__EXERCISE__:
Copy out the lines below word for word, leaving out the pictures.

Dataset excerpt

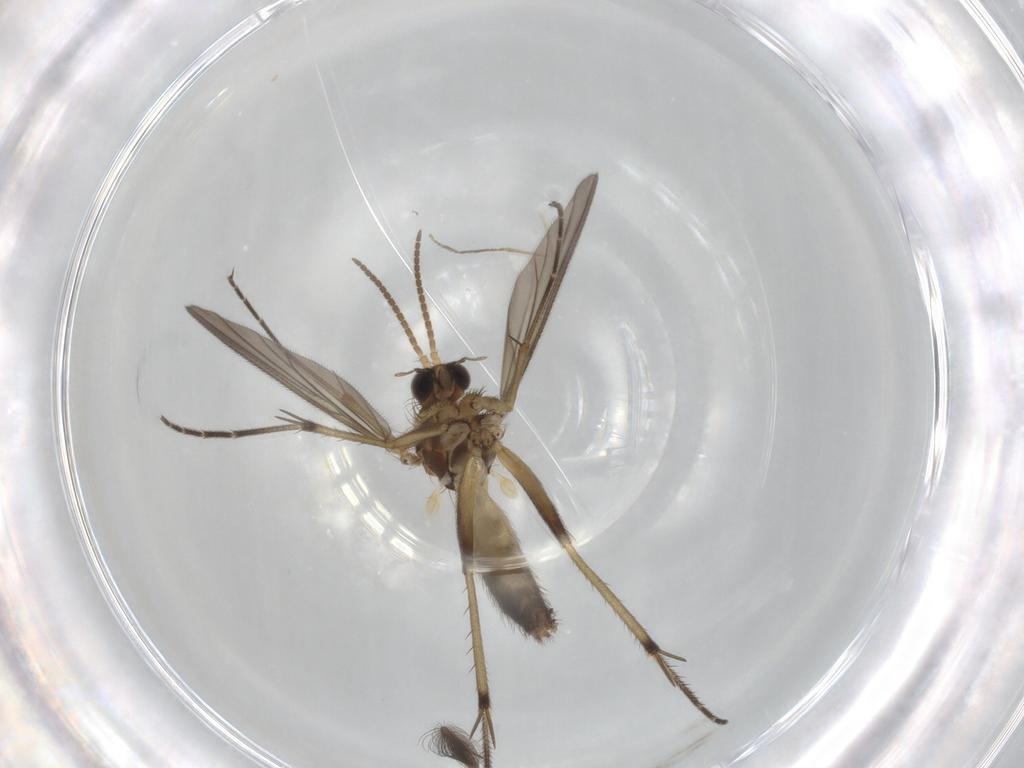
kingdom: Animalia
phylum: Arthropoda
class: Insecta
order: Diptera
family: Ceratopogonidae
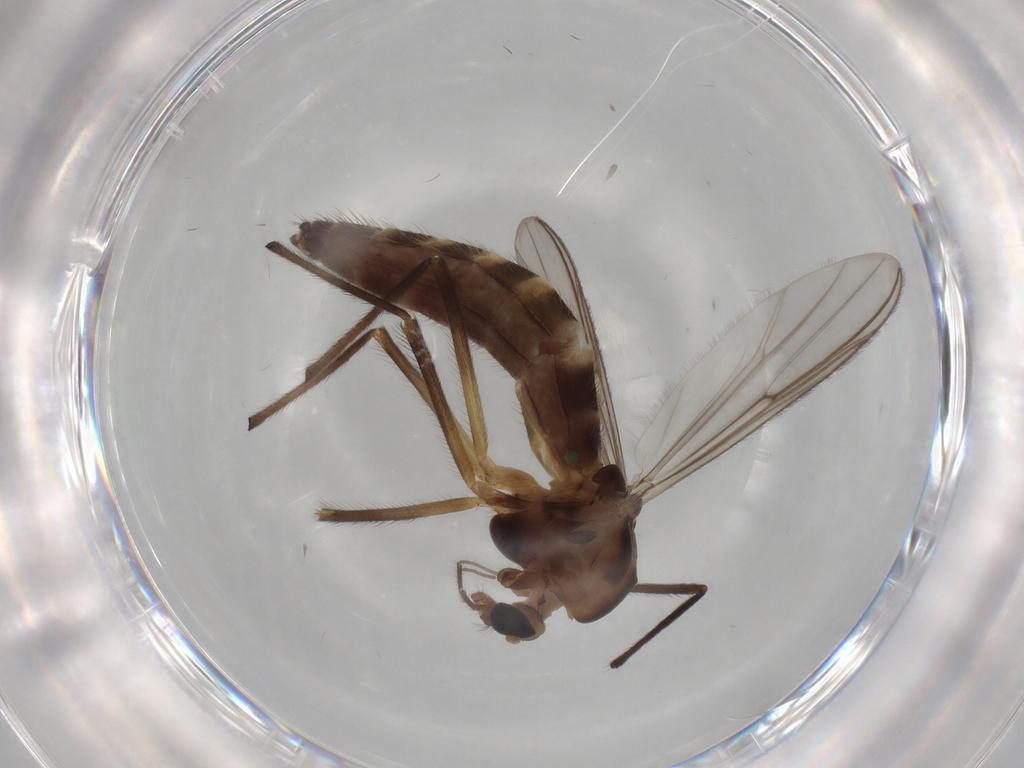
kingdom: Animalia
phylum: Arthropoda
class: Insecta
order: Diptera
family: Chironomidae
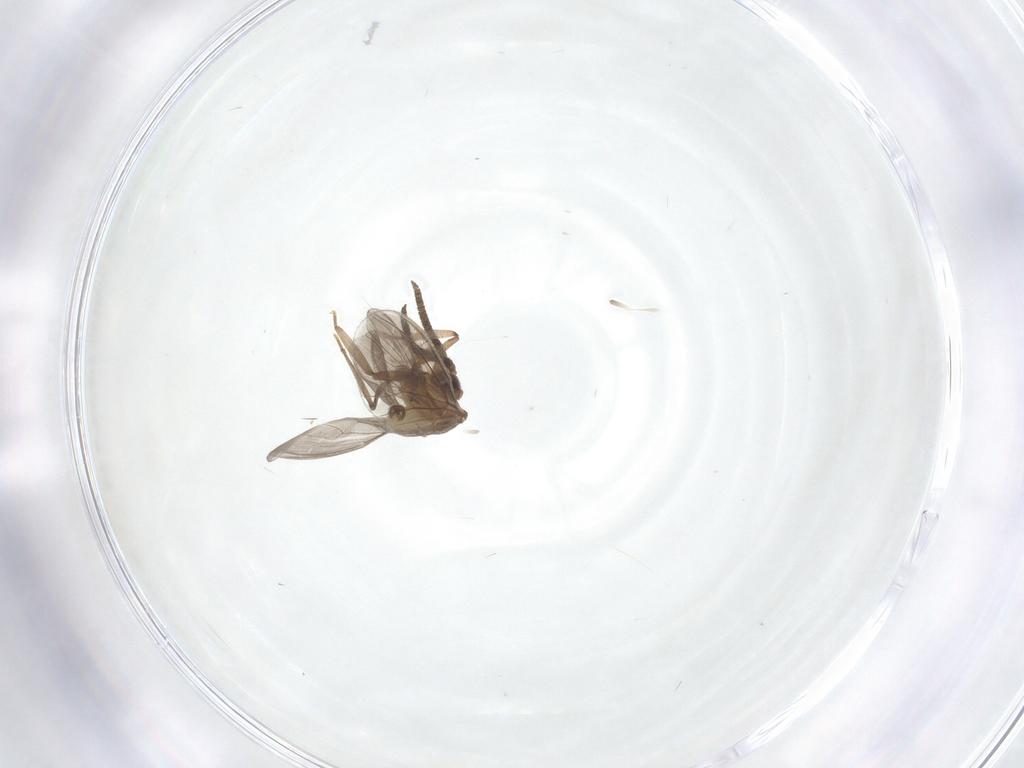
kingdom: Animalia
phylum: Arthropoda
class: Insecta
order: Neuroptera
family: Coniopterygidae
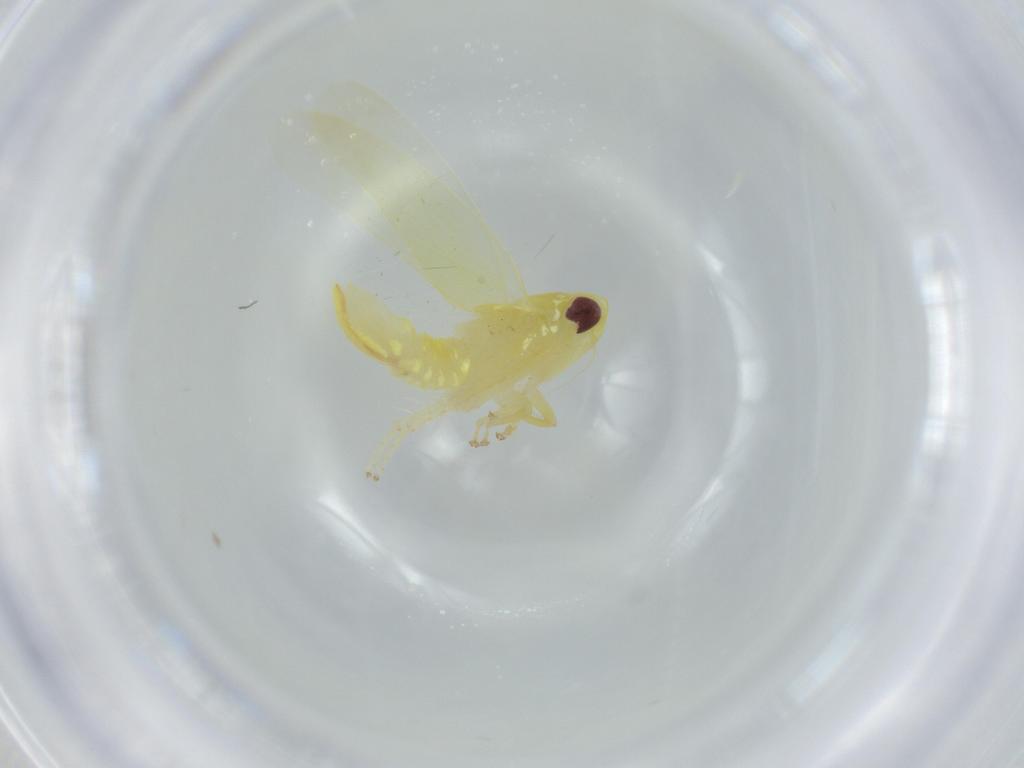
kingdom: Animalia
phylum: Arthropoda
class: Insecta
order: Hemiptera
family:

__RESULT OF THE TASK__:
kingdom: Animalia
phylum: Arthropoda
class: Insecta
order: Diptera
family: Ceratopogonidae
kingdom: Animalia
phylum: Arthropoda
class: Insecta
order: Diptera
family: Chironomidae
kingdom: Animalia
phylum: Arthropoda
class: Insecta
order: Neuroptera
family: Coniopterygidae
kingdom: Animalia
phylum: Arthropoda
class: Insecta
order: Hemiptera
family:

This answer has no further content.